Gov. Bill Richardson had asked the 2008 Legislature to enact several provisions designed to expand public programs to cover New Mexicans who could not obtain private coverage. The governor's universal health coverage package failed.
   
"It is clear from the funding of the Medicaid program that was not an area (the Legislature) could put money toward at this time," Ingram said. "There were other priorities."
   
One advocacy organization said the most vulnerable group is taking the worst hit.
   
"The bottom line here is that kids will suffer," said Bill Jordan, policy director of New Mexico Voices for Children. "Their health care will be interrupted. Kids shouldn't be the ones caught in the middle when lawmakers cannot agree on a dollar amount."
   
Much of the state Medicaid budget of more than $3 billion is provided by the federal government.
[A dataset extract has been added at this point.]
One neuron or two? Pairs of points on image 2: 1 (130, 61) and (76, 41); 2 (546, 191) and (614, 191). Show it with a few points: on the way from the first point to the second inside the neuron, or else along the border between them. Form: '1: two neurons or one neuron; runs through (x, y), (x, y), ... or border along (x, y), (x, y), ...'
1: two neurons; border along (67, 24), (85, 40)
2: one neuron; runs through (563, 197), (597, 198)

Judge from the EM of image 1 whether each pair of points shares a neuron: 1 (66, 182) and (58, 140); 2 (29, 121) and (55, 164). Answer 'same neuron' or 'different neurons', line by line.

However, the state general fund will provide $711.2 million this fiscal year and $787.4 million next fiscal year to support Medicaid.
   
State officials have estimated that 50,000 children who are eligible for Medicaid are not enrolled. HSD has sponsored several efforts to increase enrollment in the past several months.
   
"We'll definitely be slowing our outreach initiatives," Ingram said. "We won't be running television commercials. We won't be running radio ads." Enrollment efforts instead will focus on finding eligible children at small, low-income school districts, she said.
   
HSD will continue to support efforts by insurance brokers to sell State Coverage Insurance to employers and their low-income employees, but state officials will stop promoting enrollment through speeches and other events.